I have printed out the data sheets and had a glance through them already I will go off and look at them in more detail now. I saw the internal workings in the datasheet before and they looked like trigger is at the (-) terminal of what I assume is a comparator, an even bigger assumption I will make now is that a comparator is a box that compares two independent voltage levels and depending on what it sees then it gives a dependent output. This goes into a box 'F/F'.

***Just a short note: I have come back after finishing this post to put in a piece of information, that is more relevant at this stage) regarding the "Trigger" comparator; The voltage at the + terminal of the "Trigger" comparator is Vcc(1/3)

The 'F/F' box:
This has an input from the trigger terminal (T).
• There is also an input connected to the emmiter terminal of a BJT, I am assuming NPN) with the collector of this BJT connected to discharge (7).
• The is an input from another Comparators output. This comparator is comparing the voltage levels at Control voltage (-), which is dictated to by (2/3)Vcc (assuming R=R=R, i.e.
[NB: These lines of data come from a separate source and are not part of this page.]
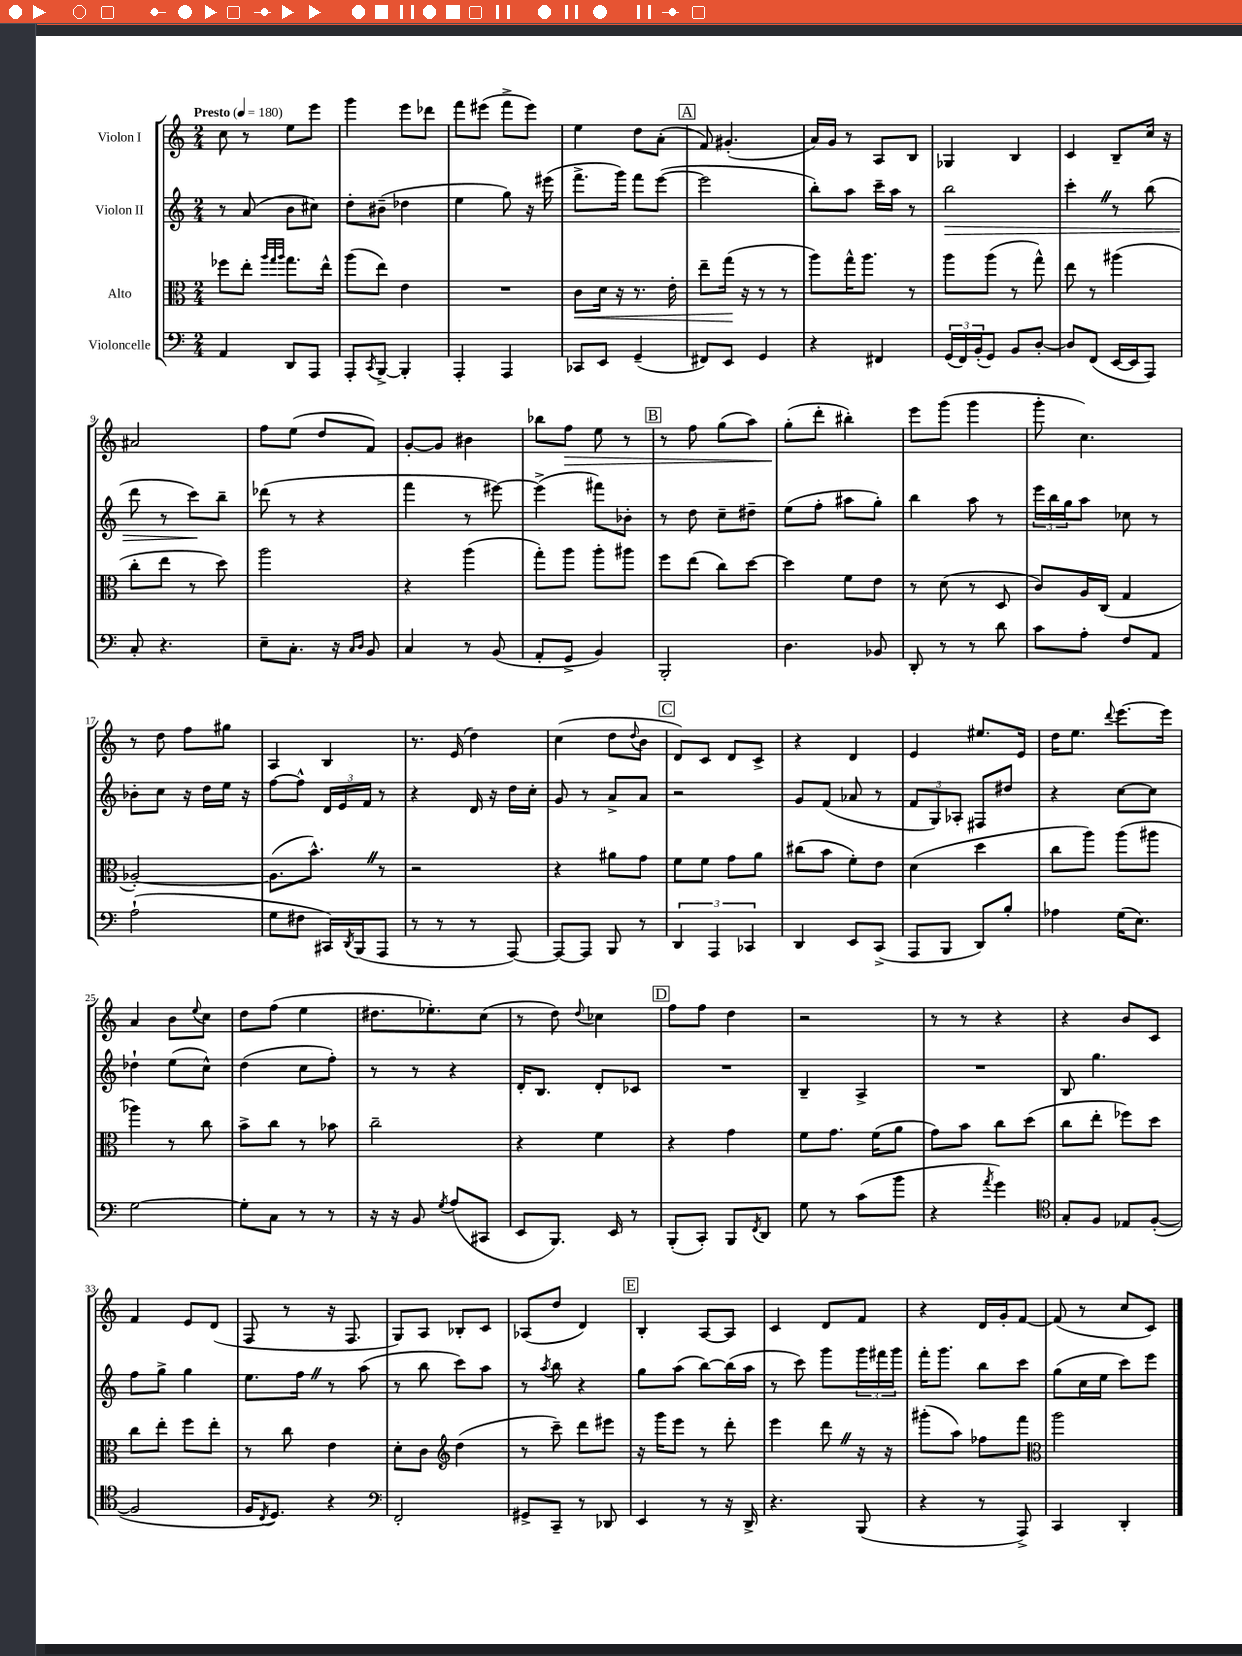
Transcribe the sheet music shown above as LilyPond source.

<<
\new StaffGroup <<
\new Staff = "s0" \with { instrumentName = "Violon I" } {
    \clef treble \key c \major \numericTimeSignature \time 2/4 \tempo "Presto" 4 = 180
    c''8 r8 e''8 e'''8 |
    g'''4 e'''8 des'''8 |
    f'''8 eis'''8( f'''8-> eis'''8) |
    e''4 d''8 a'8-.( |
    \mark \markup { \box "A" } f'8) gis'4.-.( |
    a'16) g'16 r8 a8 b8 |
    ges4 b4 |
    c'4 b8-- c''16 r16 |
    ais'2 |
    f''8 e''8( d''8 f'8) |
    g'8~-. g'8 bis'4 |
    bes''8 f''8\> e''8 r8 |
    \mark \markup { \box "B" } r8 f''8 g''8( a''8) |
    g''8-.\!( d'''8-. bis''4-.) |
    e'''8 g'''8( g'''4 |
    g'''8-. c''4.) |
    r8 d''8 f''8 gis''8 |
    a4 b4 |
    r8. e'16( d''4) |
    c''4( d''8 \appoggiatura { d''8 } b'8 |
    \mark \markup { \box "C" } d'8) c'8 d'8 c'8-> |
    r4 d'4 |
    e'4 eis''8. e'16 |
    d''16 e''8. \appoggiatura { d'''8 } e'''8.~ e'''16 |
    a'4 b'8 \appoggiatura { e''8 } c''8 |
    d''8 f''8( e''4 |
    dis''8. ees''8.-.) c''8( |
    r8 d''8) \appoggiatura { d''8 } ces''4 |
    \mark \markup { \box "D" } f''8 f''8 d''4 |
    r2 |
    r8 r8 r4 |
    r4 b'8 c'8 |
    f'4 e'8 d'8( |
    f8 r8 r16 f8. |
    g8) a8 bes8-. c'8 |
    aes8( d''8 d'4) |
    \mark \markup { \box "E" } b4-. a8~ a8 |
    c'4 d'8 f'8 |
    r4 d'16 g'16-. f'8~ |
    f'8( r8 c''8 c'8) \bar "|." |
}
\new Staff = "s1" \with { instrumentName = "Violon II" } {
    \clef treble \key c \major \numericTimeSignature \time 2/4
    r8 a'8( b'8 cis''8) |
    d''8-. bis'8--( des''4 |
    e''4 g''8) r16 eis'''16( |
    f'''8.-> g'''16) f'''8 e'''8~( |
    \mark \markup { \box "A" } e'''2 |
    b''8-.) a''8 c'''16-- a''16 r8 |
    b''2\> |
    c'''4-. \once \override BreathingSign.text = \markup { \musicglyph "scripts.caesura.straight" } \breathe r8 b''8( |
    d'''8 r8 c'''8\!) b''8-- |
    des'''8( r8 r4 |
    f'''4 r8 eis'''8~) |
    eis'''4->( fis'''8) bes'8-. |
    \mark \markup { \box "B" } r8 d''8 c''8-- dis''8-- |
    e''8( f''8-. ais''8 g''8-.) |
    b''4 a''8 r8 |
    \tuplet 3/2 { e'''16 b''16 g''16 } a''8 ces''8 r8 |
    bes'8-. c''8 r16 d''16 e''16 r16 |
    f''8~ f''8-^ \tuplet 3/2 { d'16 e'16 f'16 } r8 |
    r4 d'16 r16 d''16 c''16-. |
    g'8 r8 a'8-> a'8 |
    \mark \markup { \box "C" } r2 |
    g'8 f'8( aes'8 r8 |
    \tuplet 3/2 { f'8 g8) aes8-. } fis8 dis''8 |
    r4 c''8~ c''8 |
    des''4-! e''8( c''8-^) |
    d''4( c''8 f''8-.) |
    r8 r8 r4 |
    d'16-. b8. d'8-. ces'8 |
    \mark \markup { \box "D" } R2 |
    b4-- a4-> |
    R2 |
    b8 g''4. |
    f''8 g''8-> g''4 |
    e''8. f''16 \once \override BreathingSign.text = \markup { \musicglyph "scripts.caesura.straight" } \breathe r8 a''8( |
    r8 b''8 c'''8) a''8 |
    r8 \acciaccatura { a''8 } b''8 r4 |
    \mark \markup { \box "E" } g''8 a''8( b''8~) b''16( a''16 |
    r8 c'''8) g'''8 \tuplet 3/2 { g'''16 fis'''16 g'''16 } |
    f'''16-. g'''8. b''8 c'''8 |
    g''8( c''16 e''16 c'''8) e'''8 \bar "|." |
}
\new Staff = "s2" \with { instrumentName = "Alto" } {
    \clef alto \key c \major \numericTimeSignature \time 2/4
    fes''8 e''8-. \grace { a''32 g''32 a''32 } g''8. e''16-^ |
    a''8( e''8) e'4 |
    R2 |
    c'8\< d'16 r16 r8. e'16-. |
    \mark \markup { \box "A" } e''8-- g''16\!( r16 r8 r8 |
    a''8) g''16-^ a''8. r8 |
    a''8 a''8( r8 g''8-^) |
    e''8 r8 ais''4( |
    c''8-. e''8 r8 d''8) |
    a''2 |
    r4 a''4( |
    g''8-.) a''8 a''8-. ais''8 |
    \mark \markup { \box "B" } f''8 e''8( c''8) d''8~ |
    d''4 f'8 e'8 |
    r8 d'8( r8 d8 |
    c'8) a16 c16( g4 |
    aes2~-.) |
    aes8.( b'8.-^) \once \override BreathingSign.text = \markup { \musicglyph "scripts.caesura.straight" } \breathe r8 |
    r2 |
    r4 ais'8 g'8 |
    \mark \markup { \box "C" } f'8 f'8 g'8 a'8 |
    cis''8( b'8 f'8-.) e'8 |
    d'4( d''4 |
    c''8 a''8) a''8( ais''8 |
    aes''4) r8 c''8 |
    b'8-> c''8 r8 bes'8 |
    c''2-- |
    r4 f'4 |
    \mark \markup { \box "D" } r4 g'4 |
    f'8 g'8. f'16( a'8 |
    g'8) b'8 c''8 d''8( |
    c''8 e''8-. fes''8) d''8 |
    c''8 e''8-. f''8 e''8-. |
    r8 c''8 e'4 |
    d'8-. c'8 \clef treble d''4( |
    r8 c'''8--) d'''8 eis'''8 |
    \mark \markup { \box "E" } r16 g'''16 e'''8 r8 d'''8-. |
    e'''4 d'''8 \once \override BreathingSign.text = \markup { \musicglyph "scripts.caesura.straight" } \breathe r16 r16 |
    gis'''8-.( a''8) fes''8 f'''8 |
    \clef alto a''2 \bar "|." |
}
\new Staff = "s3" \with { instrumentName = "Violoncelle" } {
    \clef bass \key c \major \numericTimeSignature \time 2/4
    a,4 d,8 a,,8 |
    a,,8-. \acciaccatura { c,8 } b,,8~-> b,,4-. |
    a,,4-. a,,4 |
    ces,8 e,8 g,4--( |
    \mark \markup { \box "A" } fis,8) e,8 g,4 |
    r4 fis,4 |
    \tuplet 3/2 { g,16( f,16) b,16-.( } g,8) b,8 d8~-. |
    d8 f,8( e,16~ e,16 a,,8) |
    c8-. r4. |
    e8-- c8.-. r16 \grace { c16 d16 } b,8 |
    c4 r8 b,8( |
    a,8-. g,8-> b,4) |
    \mark \markup { \box "B" } b,,2-. |
    d4. bes,8 |
    d,8-. r8 r8 d'8 |
    c'8 a8-. f8 a,8 |
    a2-!( |
    g8 fis8 cis,16) \acciaccatura { d,8 } b,,16( a,,8 |
    r8 r8 r8 a,,8~) |
    a,,8~ a,,8 b,,8 r8 |
    \mark \markup { \box "C" } \tuplet 3/2 { d,4 a,,4 ces,4 } |
    d,4 e,8 c,8->( |
    a,,8 b,,8 d,8) b8-. |
    aes4 g16( e8.) |
    g2~ |
    g8-. c8 r8 r8 |
    r16 r16 b,8 \acciaccatura { g8 } a8( cis,8 |
    e,8 b,,8.) e,16 r8 |
    \mark \markup { \box "D" } b,,8-.( c,8-.) b,,8 \acciaccatura { f,8 } d,8 |
    g8 r8 c'8( b'8 |
    r4 \acciaccatura { a'8 } g'4) |
    \clef tenor g8-. f8 ees8 f8~-.( |
    f2 |
    f16 \acciaccatura { c8 } d8.) r4 |
    \clef bass f,2-. |
    gis,8-> c,8-- r8 des,8 |
    \mark \markup { \box "E" } e,4 r8 r16 d,16-> |
    r4. b,,8( |
    r4 r8 a,,8->) |
    c,4 d,4-. \bar "|." |
}
>>
>>
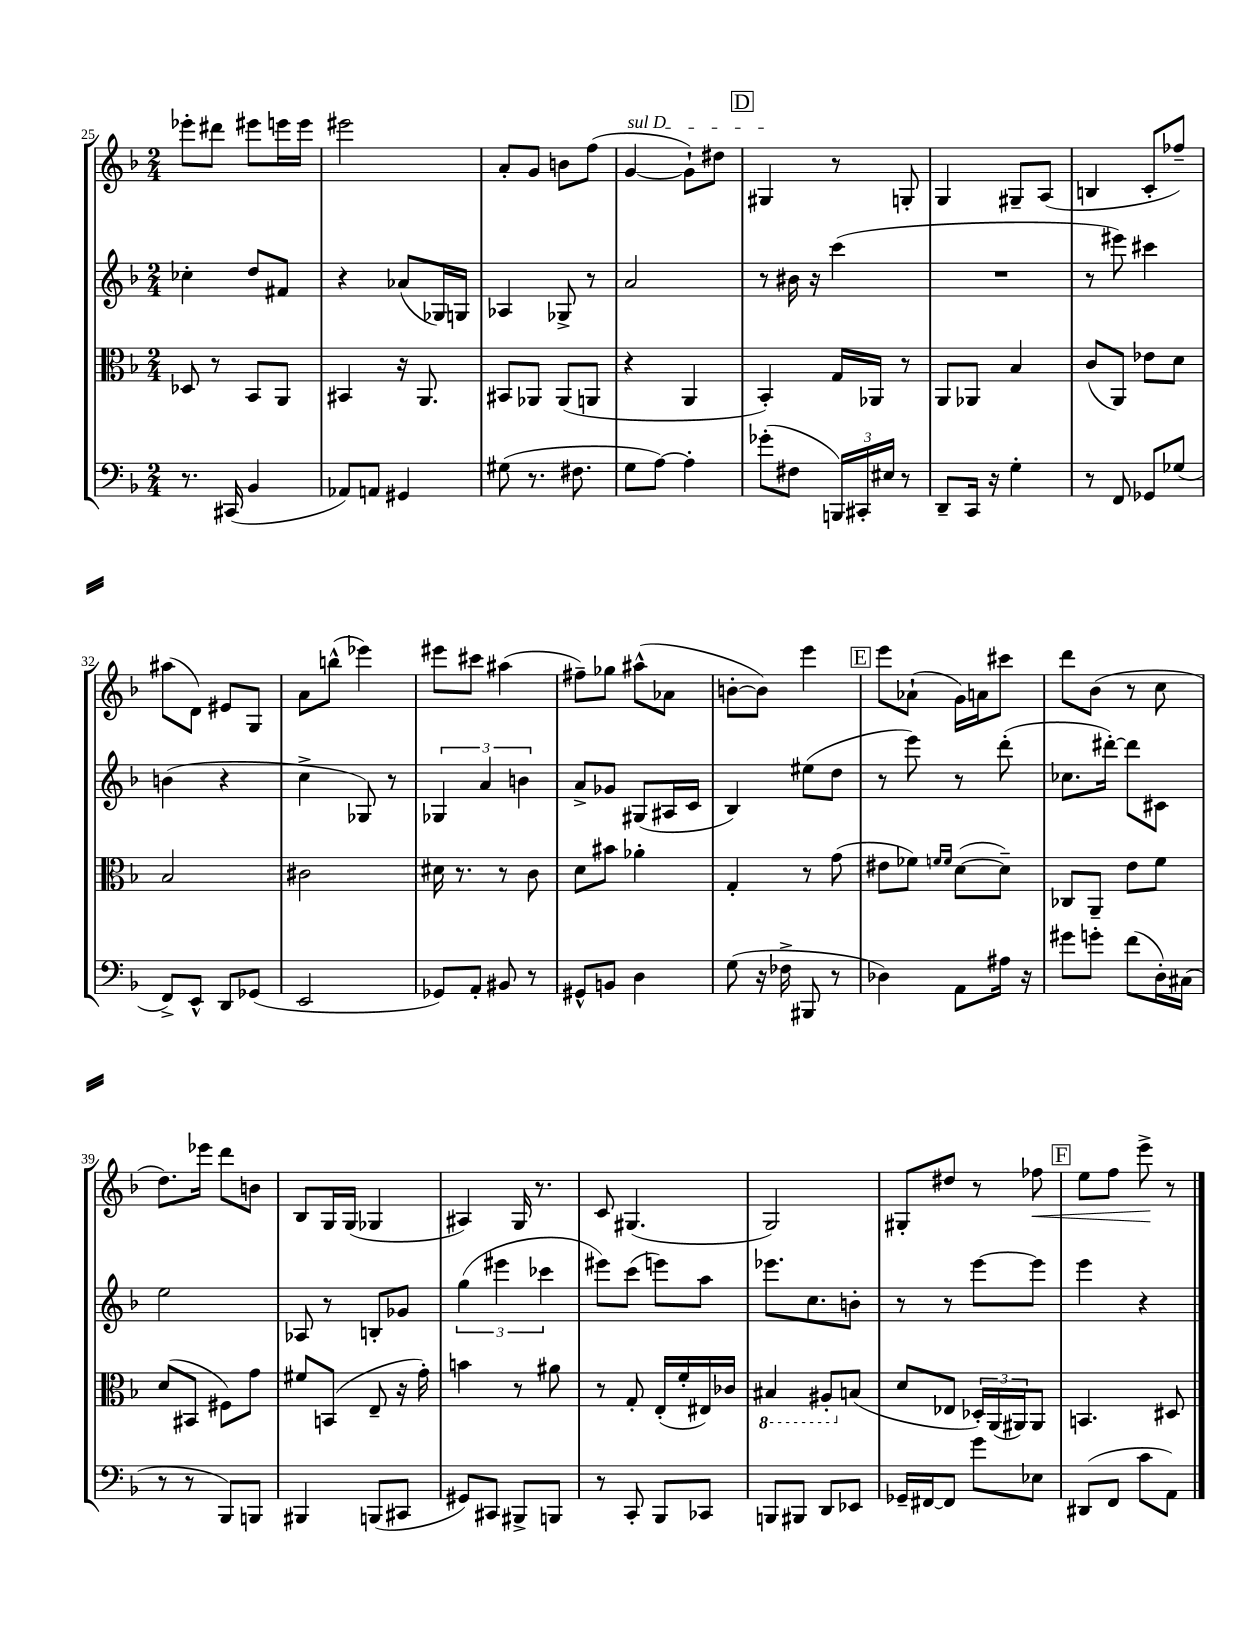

Resistros are equal ohms) and Threshold (+).
• There is an 'Output Stage' box between F/F and the output terminal, I do not know what this does or if it does anything (Apart of course from our approx 50/50 1Hz duty cycle wave).
• There is another terminal to the F/F box and this is connected to Reset (4) through the collector of an PNP BJT, the emmiter is at some voltage reference, in my circuit I think is at some level whereby the 555 never resets because the base and collector are always in Reverse Bias because the Base (N region) of this BJT is connected to Reset (4) input which is constantly held at +5V.
The Flip Flop is starting to look like the beating heart of the 555 IC.
*** Assuming 'F/F' stands for FlipFlop, and if I remember back to my theory on JK flip flops that;
• If J and K are both 0, the output does not change.
• If K is 1 and J is 0 then the output goes to 0.
• If J is 1 and K is 0 then the output goes to 1.
• If both J and K are both 1 then the output toggles between 0 and 1.
[Again this is assuming for now that these are not D-Type or some other type of Flip Flop that I don't know about.]

So continuing on with all these assumptions (i just trying to figure it out as I go);

Zooming back out to the higher level of abstraction, the 555 timer as a box, if you will. We spoke about how we can charge and discharge the capacitor earlier. This is effectively putting;
• Threshold (6) and Trigger (2) at either 5V or 0V,
• Discharge (7) at either (5V)(1/10) = 0.5V when C1 is S/C i.e uncharged OR 0V when C1 is O/C i.e. charged.
• +Vs (8) is always connected to 5V.
• And 'Reset' is always connected to +5V.
• Terminal 1 is always connected to ground.
• Output (3) is where over output voltage levels come out, High or Low.

Last edited: Sep 13, 2014
6. ### Gryd3

4,098
875
Jun 25, 2014
Some additional notes since you are taking a look at the comparators.
There are two comparators connected to Threshold(6) and Trigger(2). Those pins are compared to an internal voltage divider. One comparator will be looking at 2/3 the supply voltage, and the other will be looking at 1/3 the supply voltage.
Here is a handy animation you may find interesting : http://www.williamson-labs.com/pu-aa-555-timer_fast.htm

Those comparators will be driven digitally with a very very high open-loop gain so that the output is either high or low depending on which input is higher. Later study into analogue devices will show you how to use opamps as buffers and amplifiers for analogue signals.